Knox silenced him with a look. Overhead, the snow had apparently warmed to rain. It slanted down over the metal roof, the only sound aside from the eager whisperings of the kids crowding in around us.
“What do you know about East River?” he demanded.
“Well, to begin with—” Chubs began, crossing his arms over his chest.
“We heard it was in Virginia.” I cut him off. “We were heading that way when your friends picked us up.”
Here was the thing—this smug kid, whoever he was, wherever he had come from, was clearly not the real Slip Kid. We knew that. Knox knew that. But if he knew that
we
knew, I didn’t doubt for a second that Knox would dispose of us before we could let everyone else in on the secret, too. The name was legendary; anyone who could gather this many kids, set up this kind of shop—why wouldn’t they believe he was the Slip Kid?
“This is some operation you have,” I continued, straining my neck to look behind me.
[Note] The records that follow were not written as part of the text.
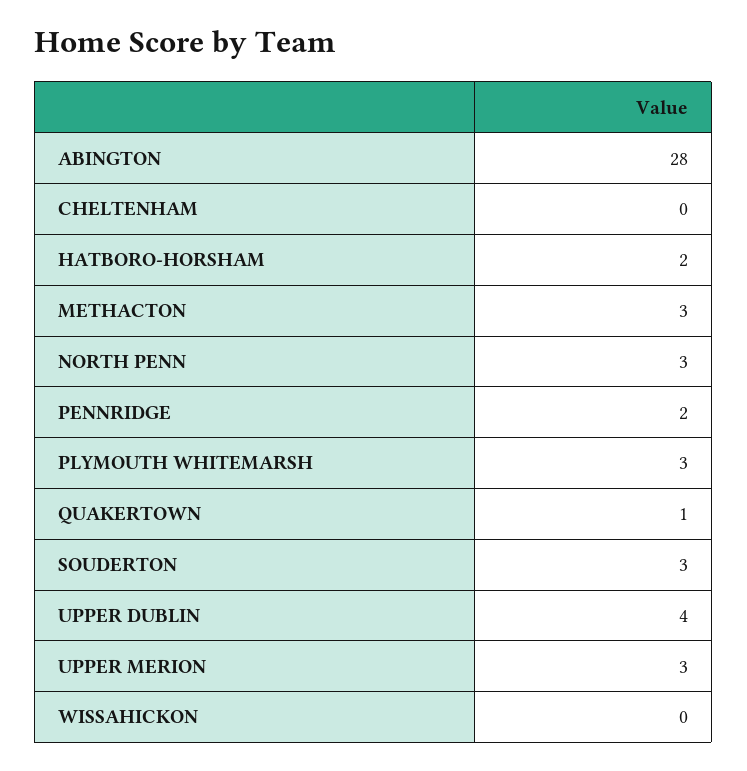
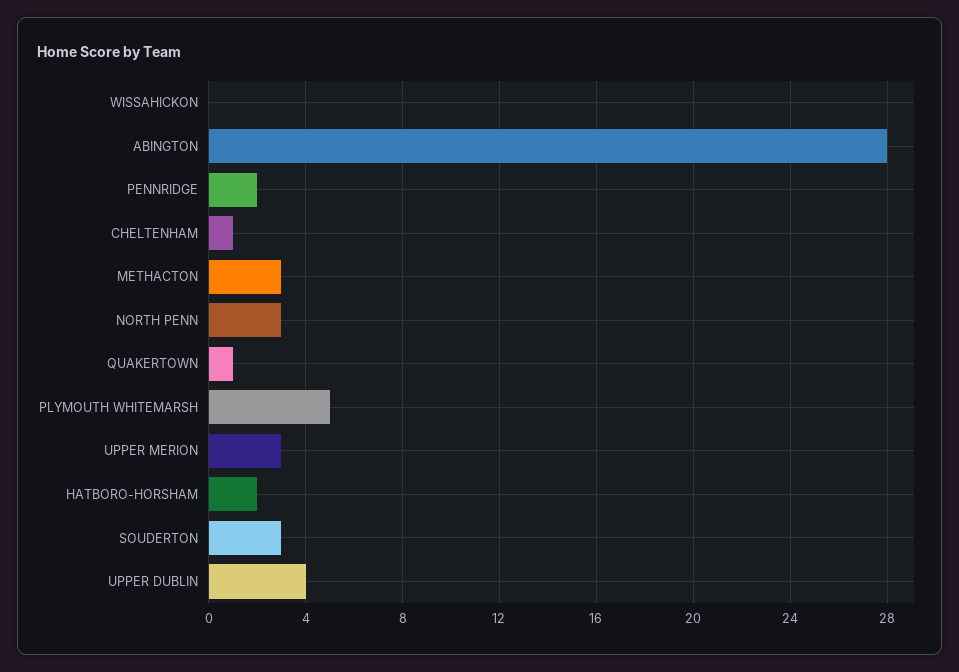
  {
    "ABINGTON": 28,
-   "CHELTENHAM": 0,
+   "CHELTENHAM": 1,
    "HATBORO-HORSHAM": 2,
    "METHACTON": 3,
    "NORTH PENN": 3,
    "PENNRIDGE": 2,
-   "PLYMOUTH WHITEMARSH": 3,
+   "PLYMOUTH WHITEMARSH": 5,
    "QUAKERTOWN": 1,
    "SOUDERTON": 3,
    "UPPER DUBLIN": 4,
    "UPPER MERION": 3,
    "WISSAHICKON": 0
  }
No Jude. No Vida. But this was clearly the tribe of Blues Cate had tried to warn us about. “A nice little place. Is this everyone?”
Knox snorted, motioning to one of the younger teens next to him. The boy, twelve or maybe thirteen, went fire-red at the attention. Knox muttered something in his ear and the boy nodded once, then took a running leap off the platform. The last I saw of him was the back of his navy jacket, stained with soot, disappearing out one of the side doors.